Nothing but the lines from the start of the entries through the line holding "thumb tip: (506, 455)" is to be repeated, exactly and with pictures excluded.

**ENTRIES SHOWN:**
━━━━━━━━━━━━━━━━━━━━
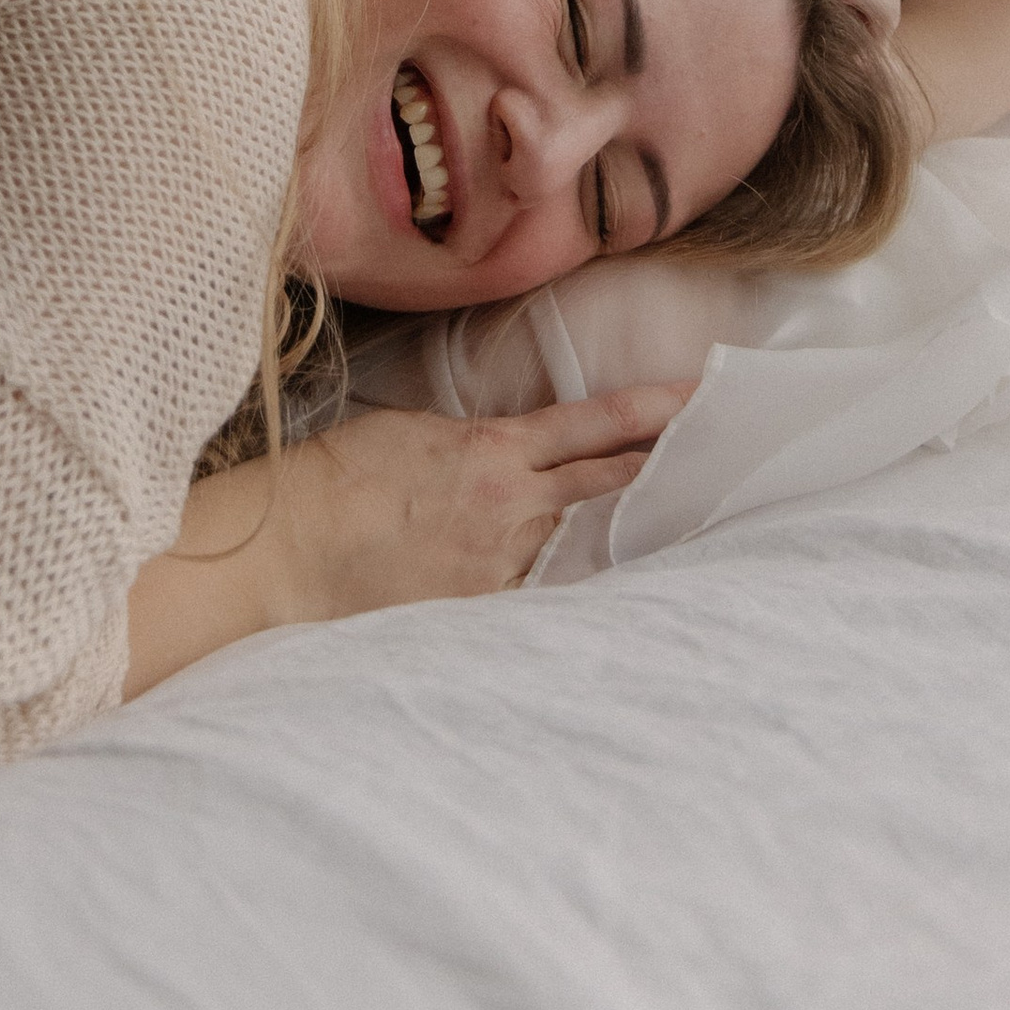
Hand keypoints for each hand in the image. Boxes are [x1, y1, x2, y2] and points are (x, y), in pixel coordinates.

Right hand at [125, 388, 691, 694]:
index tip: (701, 395)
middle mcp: (510, 508)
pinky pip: (536, 597)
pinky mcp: (479, 614)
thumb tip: (506, 455)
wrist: (292, 551)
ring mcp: (498, 566)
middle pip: (608, 484)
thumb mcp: (416, 434)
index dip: (654, 410)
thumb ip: (476, 444)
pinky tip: (597, 599)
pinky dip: (561, 588)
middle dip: (663, 468)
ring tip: (669, 531)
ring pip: (579, 546)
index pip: (594, 424)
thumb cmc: (341, 480)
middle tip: (718, 456)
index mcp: (495, 451)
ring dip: (614, 536)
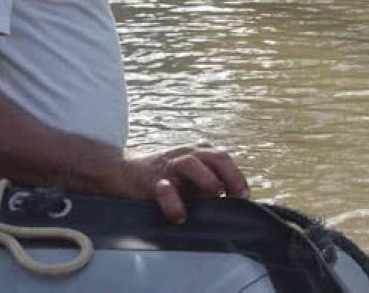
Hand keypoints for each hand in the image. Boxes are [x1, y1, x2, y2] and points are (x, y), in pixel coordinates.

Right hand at [121, 142, 249, 223]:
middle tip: (236, 198)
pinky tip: (180, 216)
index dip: (238, 177)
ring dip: (208, 181)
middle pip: (216, 156)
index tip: (244, 197)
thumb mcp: (191, 176)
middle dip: (231, 176)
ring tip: (214, 197)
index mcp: (199, 151)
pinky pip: (164, 188)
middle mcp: (186, 153)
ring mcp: (168, 165)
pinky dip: (174, 203)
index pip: (225, 159)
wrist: (123, 171)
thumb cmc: (165, 177)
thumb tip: (232, 203)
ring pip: (192, 163)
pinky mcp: (150, 179)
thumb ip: (209, 184)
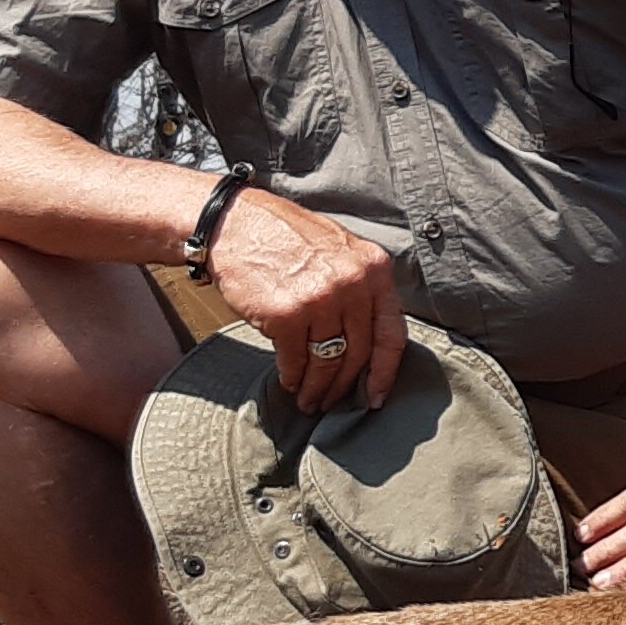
━━━━━━━━━━━━━━━━━━━━
**SOLVED EXERCISE:**
Hand keypoints for each hand in the image. Boxes are [x1, y1, x2, y2] and points are (x, y), in pixel coordinates.

Right hand at [125, 388, 691, 694]:
index tip: (701, 395)
middle mcp: (510, 508)
pinky pip: (536, 597)
pinky mcp: (479, 614)
thumb tip: (506, 455)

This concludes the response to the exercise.